[Exercise]
Can you turn the rows, starting at the line that contains "To the nearest percent, what percentage" and ending at the end of the rows, into a JSON list of strings with one string per line, skipping blank lines and leaving the pictures out?

Provided information: Begin

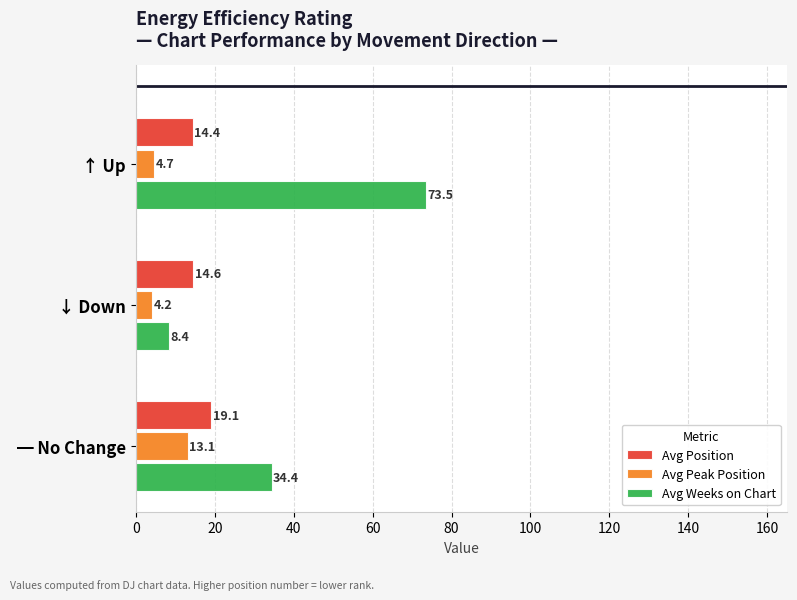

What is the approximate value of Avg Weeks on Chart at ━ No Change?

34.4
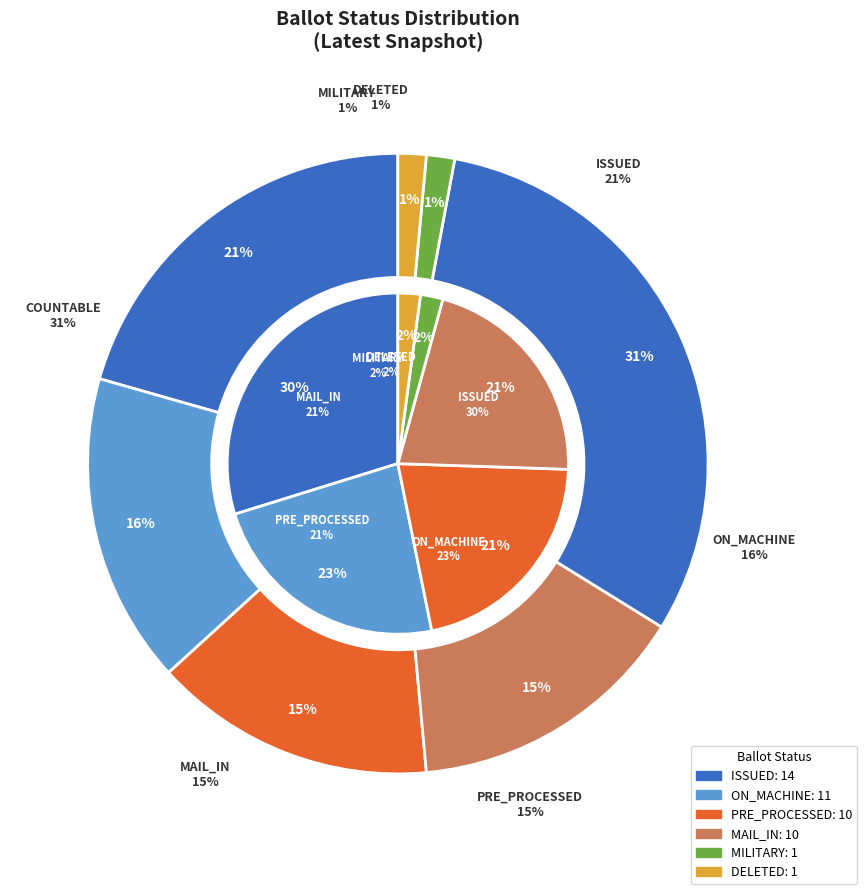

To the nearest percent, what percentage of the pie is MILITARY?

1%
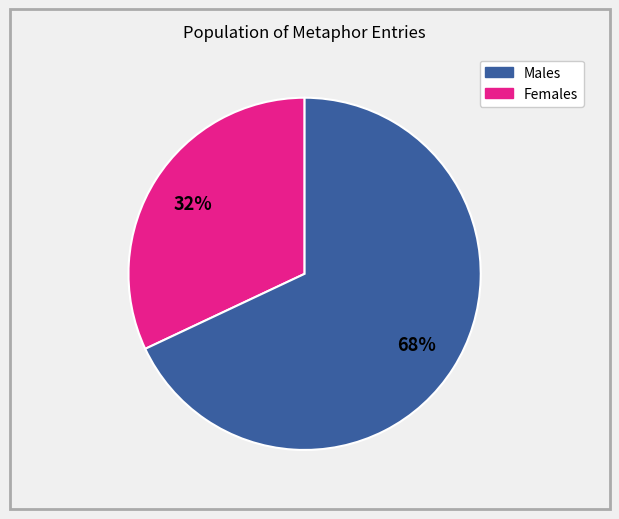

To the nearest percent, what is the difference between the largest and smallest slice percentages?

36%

Provided information: End

[Written solution]
[
  "To the nearest percent, what percentage of the pie is MILITARY?",
  "1%",
  "To the nearest percent, what is the difference between the largest and smallest slice percentages?",
  "36%"
]